## Regression Analysis Mod

• Public
By JohnLast 3734 days ago Comments (6)

This indicator compares four types of regression (linear, quadratic, logarithmic and exponential) and chooses the one that best fits the data analyzed.

This analysis is done every time there is a new tick.

In the left top corner of the chart four values are displayed. These values represent the dispersion of data regarding to its regression, so the smallest value indicates the best option. Additionally, the indicator allows recording these values into a text file for further analysis.

The source of this file is here.

What I did is to add another channel, so we have two channels instead of 1. The default values are 1.36 and 1.96 but you can use 2 and 3.

• JohnLast 3734 days ago

One of the most interesting questions was asked by antisyzygy

'I would like to ask a question. Why are regressions beyond linear useful in forecasting? Its been proven that a market moves like a "random walk" and is more akin to Brownian motion.
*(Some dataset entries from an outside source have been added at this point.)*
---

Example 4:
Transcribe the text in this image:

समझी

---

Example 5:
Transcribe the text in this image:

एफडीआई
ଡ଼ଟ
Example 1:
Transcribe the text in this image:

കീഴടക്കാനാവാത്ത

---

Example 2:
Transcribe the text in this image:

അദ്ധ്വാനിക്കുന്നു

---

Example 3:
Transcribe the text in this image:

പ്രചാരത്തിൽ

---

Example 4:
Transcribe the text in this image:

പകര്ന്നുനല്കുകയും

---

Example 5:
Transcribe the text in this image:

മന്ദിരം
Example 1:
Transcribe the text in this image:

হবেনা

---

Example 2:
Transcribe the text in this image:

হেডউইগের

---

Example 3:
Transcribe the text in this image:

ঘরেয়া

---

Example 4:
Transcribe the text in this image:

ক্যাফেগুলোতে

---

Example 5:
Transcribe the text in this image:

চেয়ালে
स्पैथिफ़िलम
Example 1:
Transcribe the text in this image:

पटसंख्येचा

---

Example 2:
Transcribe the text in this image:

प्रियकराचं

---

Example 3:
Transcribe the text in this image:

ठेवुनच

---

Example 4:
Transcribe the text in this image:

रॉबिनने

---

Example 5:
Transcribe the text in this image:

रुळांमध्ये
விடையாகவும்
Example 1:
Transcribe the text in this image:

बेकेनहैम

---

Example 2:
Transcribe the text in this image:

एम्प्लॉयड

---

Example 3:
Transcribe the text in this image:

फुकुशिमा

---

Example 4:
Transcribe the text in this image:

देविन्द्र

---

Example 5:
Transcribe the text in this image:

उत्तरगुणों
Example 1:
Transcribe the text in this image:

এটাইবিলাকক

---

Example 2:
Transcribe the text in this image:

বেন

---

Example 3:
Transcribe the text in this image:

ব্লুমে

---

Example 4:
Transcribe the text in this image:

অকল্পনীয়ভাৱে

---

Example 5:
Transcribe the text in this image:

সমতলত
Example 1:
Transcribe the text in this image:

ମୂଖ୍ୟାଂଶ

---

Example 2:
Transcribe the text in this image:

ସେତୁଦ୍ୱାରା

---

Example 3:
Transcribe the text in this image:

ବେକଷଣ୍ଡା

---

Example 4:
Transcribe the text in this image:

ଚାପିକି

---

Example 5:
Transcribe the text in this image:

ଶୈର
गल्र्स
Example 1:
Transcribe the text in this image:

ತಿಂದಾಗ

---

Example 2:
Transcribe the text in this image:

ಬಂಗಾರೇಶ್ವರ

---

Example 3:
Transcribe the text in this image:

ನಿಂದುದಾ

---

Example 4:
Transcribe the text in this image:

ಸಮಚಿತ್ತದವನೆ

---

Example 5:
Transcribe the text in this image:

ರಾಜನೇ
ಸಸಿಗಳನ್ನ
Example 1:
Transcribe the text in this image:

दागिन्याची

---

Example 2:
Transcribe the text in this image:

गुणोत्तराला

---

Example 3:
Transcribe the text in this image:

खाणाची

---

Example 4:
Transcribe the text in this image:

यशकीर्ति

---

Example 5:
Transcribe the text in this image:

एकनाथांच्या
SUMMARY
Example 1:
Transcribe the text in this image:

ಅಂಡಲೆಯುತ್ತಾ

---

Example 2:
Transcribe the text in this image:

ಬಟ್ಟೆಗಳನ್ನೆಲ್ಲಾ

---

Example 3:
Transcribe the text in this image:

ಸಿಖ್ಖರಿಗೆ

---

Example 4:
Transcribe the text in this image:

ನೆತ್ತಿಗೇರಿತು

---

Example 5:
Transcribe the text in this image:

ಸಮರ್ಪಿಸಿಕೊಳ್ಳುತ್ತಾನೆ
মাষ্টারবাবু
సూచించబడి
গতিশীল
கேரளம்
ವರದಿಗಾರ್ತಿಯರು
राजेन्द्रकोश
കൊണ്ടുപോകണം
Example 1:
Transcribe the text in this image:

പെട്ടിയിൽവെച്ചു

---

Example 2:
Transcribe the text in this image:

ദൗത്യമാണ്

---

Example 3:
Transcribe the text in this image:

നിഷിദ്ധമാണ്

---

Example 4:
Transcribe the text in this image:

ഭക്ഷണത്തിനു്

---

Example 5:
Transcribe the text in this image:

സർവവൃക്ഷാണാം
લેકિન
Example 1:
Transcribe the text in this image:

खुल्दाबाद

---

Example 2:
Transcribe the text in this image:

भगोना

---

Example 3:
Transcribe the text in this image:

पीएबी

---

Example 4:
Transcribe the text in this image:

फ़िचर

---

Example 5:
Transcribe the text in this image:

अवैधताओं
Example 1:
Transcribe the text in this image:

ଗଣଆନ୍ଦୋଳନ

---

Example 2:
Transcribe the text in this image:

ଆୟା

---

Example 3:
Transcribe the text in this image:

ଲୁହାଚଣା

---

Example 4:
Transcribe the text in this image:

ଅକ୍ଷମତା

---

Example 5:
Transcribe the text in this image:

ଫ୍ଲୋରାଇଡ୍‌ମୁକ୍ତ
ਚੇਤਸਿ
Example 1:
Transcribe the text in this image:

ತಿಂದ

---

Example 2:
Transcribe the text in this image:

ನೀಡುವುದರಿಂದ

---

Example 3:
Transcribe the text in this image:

This means at any one time the next price is likely to fall in a bell curve from the current price. Is this some way of identifying a nonlinear trend? Even random noise will have some periods that will fit a regression. I suppose I am asking why this indicator would work for forecasting.'

• JohnLast 3718 days ago

Here on this shot the regression analysis is combined with the r-squared indicator. R2 is a statistic that will give some information about the goodness of fit of a model. In regression, the R2 coefficient of determination is a statistical measure of how well, the regression line approximates the real data points. An R2 of 1.0 indicates that the regression line perfectly fits the data.

• JohnLast 3718 days ago

As you can see since 16 May the r-squared value is going above 0.8 and approaching 1. That means that the linear regression explains completetely the market.

Well this is a lagging indicator of course but it can be used, and of course only with the linear regression it  has a meaning.

• forex5x 3697 days ago

Part of the reason that regression channels are useful is that the price can not go to zero or infinity unless one of the underlying currencies becomes defunct by going bankrupt or similar action.

The regression channel some of which have several divisions more than the one shown here to show on the outer edges over bought and over sold regions.

The probability is that price will return to the median value over time.  In this way one can make some predictive use of the regression channel.

• JohnLast 3697 days ago

I think too that the linear regression is a very good tool for risk control. If  the prices go beyound the linear regression consider to close the trade.

And within the channel you can use other technology.

Here we have a channel break - out check how the Probabilistic Neural Net model fails to recognize it despite that this type of neural net adapts to the price patterns.

• hyper_critical 3460 days ago

This is an equity market example, but illustrates the point. Many market makers/options traders think about vol and implied probabilities in terms of a one standard deviation move in the underlying, so they have a basis of comparison. Unfortunately with over-the-counter (OTC) options activity so dominant in fx (often for cash flow hedging by corporations), ARB's aren't as consistenly useful.

Vol is a key part of how dealers manage their books though, and if you have access to the data have a look at applying some sort, or several different sorts, of regression bands on statistical volatility, implied, and the spread between them. And if you you get through that quickly, term structure is a rich area of exploration. GARCH/stat, garch/b-s, s-v, etc.